A newline is printed after every tenth element, and after the n-th. All other elements are followed by one blank. This might look tricky, but it's more compact than the equivalent if-else. Another good example is

printf("You have %d items%s.\n", n, n==1 ? "" : "s");

Exercise 2-10. Rewrite the function lower, which converts upper case letters to lower case, with a conditional expression instead of if-else.

2.12 Precedence and Order of Evaluation

Table 2.1 summarizes the rules for precedence and associativity of all operators, including those that we have not yet discussed. Operators on the same line have the same precedence; rows are in order of decreasing precedence, so, for example, *, /, and % all have the same precedence, which is higher than that of binary + and -. The “operator'' () refers to function call. The operators -> and . are used to access members of structures; they will be covered in Chapter 6, along with sizeof (size of an object). Chapter 5 discusses * (indirection through a pointer) and & (address of an object), and Chapter 3 discusses the comma operator.
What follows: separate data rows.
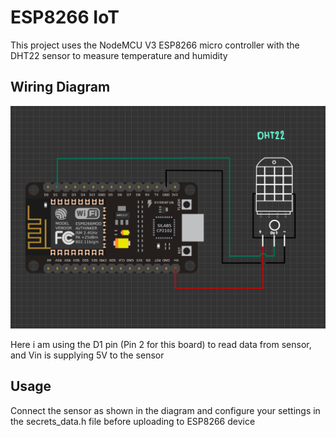 # ESP8266 IoT
This project uses the NodeMCU V3 ESP8266 micro controller with the DHT22 sensor to measure temperature and humidity

## Wiring Diagram
![Wiring Diagram](/images/IMG_0736.JPG)

Here i am using the D1 pin (Pin 2 for this board) to read data from sensor, and Vin is supplying 5V to the sensor

## Usage
Connect the sensor as shown in the diagram and configure your settings in the secrets_data.h file before uploading to ESP8266 device
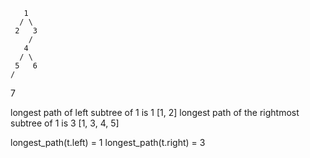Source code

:       1
      / \
     2   3
        /
       4
      / \
     5   6
    /
   7 

longest path of left subtree          of 1 is 1 [1, 2]
longest path of the rightmost subtree of 1 is 3 [1, 3, 4, 5]

longest_path(t.left)  = 1
longest_path(t.right) = 3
Table 2.1: Precedence and Associativity of Operators

Unary & +, -, and * have higher precedence than the binary forms.

Note that the precedence of the bitwise operators &, ^, and | falls below == and !=. This implies that bit-testing expressions like

if ((x & MASK) == 0) ...

must be fully parenthesized to give proper results.

C, like most languages, does not specify the order in which the operands of an operator are evaluated. (The exceptions are &&, ||, ?:, and ,.) For example, in a statement like

x = f() + g();

f may be evaluated before g or vice versa; thus if either f or g alters a variable on which the other depends, x can depend on the order of evaluation. Intermediate results can be stored in temporary variables to ensure a particular sequence.

Similarly, the order in which function arguments are evaluated is not specified, so the statement

printf("%d %d\n", ++n, power(2, n));   /* WRONG */

can produce different results with different compilers, depending on whether n is incremented before power is called. The solution, of course, is to write

 ++n;      printf("%d %d\n", n, power(2, n));

Function calls, nested assignment statements, and increment and decrement operators cause “side effects'' – some variable is changed as a by-product of the evaluation of an expression. In any expression involving side effects, there can be subtle dependencies on the order in which variables taking part in the expression are updated. One unhappy situation is typified by the statement

a[i] = i++;

The question is whether the subscript is the old value of i or the new. Compilers can interpret this in different ways, and generate different answers depending on their interpretation. The standard intentionally leaves most such matters unspecified. When side effects (assignment to variables) take place within an expression is left to the discretion of the compiler, since the best order depends strongly on machine architecture. (The standard does specify that all side effects on arguments take effect before a function is called, but that would not help in the call to printf above.)

The moral is that writing code that depends on order of evaluation is a bad programming practice in any language. Naturally, it is necessary to know what things to avoid, but if you don't know how they are done on various machines, you won't be tempted to take advantage of a particular implementation.